Tank

Billy Barrett, Joe Boylan, Craig Hamilton, Ellice Stevens, Victoria Watson
Breach
Studio 2, HOME, Manchester

Joe Boylan in Tank Credit: The Other Richard
Craig Hamilton and Joe Boylan in Tank Credit: The Other Richard
Joe Boylan in Tank Credit: The Other Richard

In their previous show The Beanfield, multimedia theatre company Breach explored controversial historical events in a bold audio-visual performance form, questioning received narratives as well as the documentary format itself.

Their follow-up piece, Tank, takes a somewhat similar approach to a little-known set of linguistic and behavioural experiments carried out in early-1960s America. In the research, funded by NASA and the US Navy, dolphins were subjected to intensive attempts to teach them English, as a way of preparing the ground for potential extra-terrestrial contact.

These experiments, led by John Lilly and largely carried out by Margaret Howe Lovatt, included various highly unorthodox measures: a prolonged period of human-dolphin cohabitation in a custom-converted ‘Dolphinarium’, the endless repetition of simple words in an attempt to get the dolphins to replicate them with their blowholes, and even the injection of LSD. All of these clearly had potentially highly traumatic effects on the creatures; none provided any evidence of positive outcomes for the research, which soon lost its funding.

It is a remarkable, fascinating, and bonkers story, made all the more contentious by the close bond which sprung up between Howe Lovatt and one of the three dolphins, Peter, thanks to the intense and prolonged time she spent in close quarters.

Breach’s approach to the material is to present themselves as they attempt to figure out how best to tell this story. Tapes exist of the researchers’ findings, but they are fragmentary and decaying; much is open to interpretation.

Underlying the structure of the piece is an imagined, and constantly resketched, pitch for a film based on these events. The cast of four pass narrative duties slickly, each taking turns to tweak and lead the version we’re being told. They repeatedly touch on the urge to sensationalise—to make this into a human-cetacean love story or a tale of scientific ambition (or even lust) spiralling out of control.

There is some excellent use of music, especially in one wonderful, impressionistic segment blurring reality and LSD-induced hallucination. The cast performs very much as an ensemble, Sophie Steer stepping forward to take on the central role of Margaret. Joe Boylan is also excellent, called upon to play Peter, the dolphin, employing some remarkable, inventive physicality. This veers from extreme freak-outs, pushing endurance and intensity to extremes, to much more subtle insinuations of the delphinine nature of the beast. Not only for this is Boylan the most watchable performer onstage, among a likeable bunch.

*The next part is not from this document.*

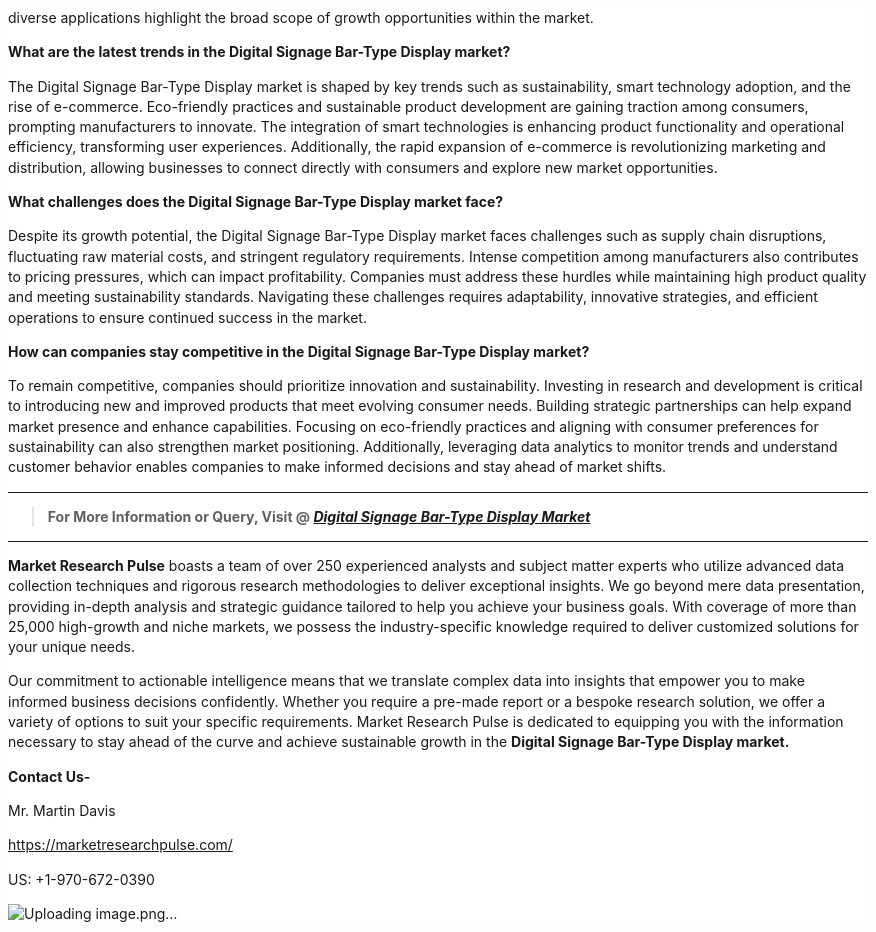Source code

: diverse applications highlight the broad scope of growth opportunities within the market.</p><p><strong>What are the latest trends in the Digital Signage Bar-Type Display market?</strong></p><p>The Digital Signage Bar-Type Display market is shaped by key trends such as sustainability, smart technology adoption, and the rise of e-commerce. Eco-friendly practices and sustainable product development are gaining traction among consumers, prompting manufacturers to innovate. The integration of smart technologies is enhancing product functionality and operational efficiency, transforming user experiences. Additionally, the rapid expansion of e-commerce is revolutionizing marketing and distribution, allowing businesses to connect directly with consumers and explore new market opportunities.</p><p><strong>What challenges does the Digital Signage Bar-Type Display market face?</strong></p><p>Despite its growth potential, the Digital Signage Bar-Type Display market faces challenges such as supply chain disruptions, fluctuating raw material costs, and stringent regulatory requirements. Intense competition among manufacturers also contributes to pricing pressures, which can impact profitability. Companies must address these hurdles while maintaining high product quality and meeting sustainability standards. Navigating these challenges requires adaptability, innovative strategies, and efficient operations to ensure continued success in the market.</p><p><strong>How can companies stay competitive in the Digital Signage Bar-Type Display market?</strong></p><p>To remain competitive, companies should prioritize innovation and sustainability. Investing in research and development is critical to introducing new and improved products that meet evolving consumer needs. Building strategic partnerships can help expand market presence and enhance capabilities. Focusing on eco-friendly practices and aligning with consumer preferences for sustainability can also strengthen market positioning. Additionally, leveraging data analytics to monitor trends and understand customer behavior enables companies to make informed decisions and stay ahead of market shifts.</p><hr /><blockquote><p><strong>For More Information or Query, Visit @&nbsp;<em><a href="https://marketresearchpulse.com/report/35876/digital-signage-bar-type-display-market?utm_source=Linkedin&utm_medium=029">Digital Signage Bar-Type Display Market</a></em></strong></p></blockquote><hr /><p><strong>Market Research Pulse</strong> boasts a team of over 250 experienced analysts and subject matter experts who utilize advanced data collection techniques and rigorous research methodologies to deliver exceptional insights. We go beyond mere data presentation, providing in-depth analysis and strategic guidance tailored to help you achieve your business goals. With coverage of more than 25,000 high-growth and niche markets, we possess the industry-specific knowledge required to deliver customized solutions for your unique needs.</p><p>Our commitment to actionable intelligence means that we translate complex data into insights that empower you to make informed business decisions confidently. Whether you require a pre-made report or a bespoke research solution, we offer a variety of options to suit your specific requirements. Market Research Pulse is dedicated to equipping you with the information necessary to stay ahead of the curve and achieve sustainable growth in the <strong>Digital Signage Bar-Type Display market.</strong></p><p><strong>Contact Us-</strong></p><p>Mr. Martin Davis</p><p>https://marketresearchpulse.com/</p><p>US: +1-970-672-0390</p>
![Uploading image.png…]()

But my main reservation about this otherwise fascinating and promising work is that these performers are indeed hemmed in to a rather arch presentational convention. Even when speaking directly to us (as they often do)—even when interrupting each other and correcting the story—they are distanced from us by the knowing, meta-aware ‘performance’ of the text: the interventions and interruptions did not, to me, feel like an organic development stemming from a desire to tell a story as truthfully as possible.

The video work, a real strong point of The Beanfield, also feels a little superfluous, as snippets of re-enacted pool-play between Peter and Margaret pop up and disappear, adding little to what is already a compelling tale without them.

The ‘imaginary film’ framework conjures echoes of Adler and Gibb, and many of the devices are resonant of Tim Crouch’s, or indeed Forced Entertainment’s work. It’s an enlightening telling of an enthralling story, with strong performances, but for me it’s a piece overwhelmingly aimed at the intellect rather than the emotions. If the company could lower their guard a little, if they could speak directly to us without the veil of irony and academic self-awareness, they would surely come yet closer to the greatness they are threatening.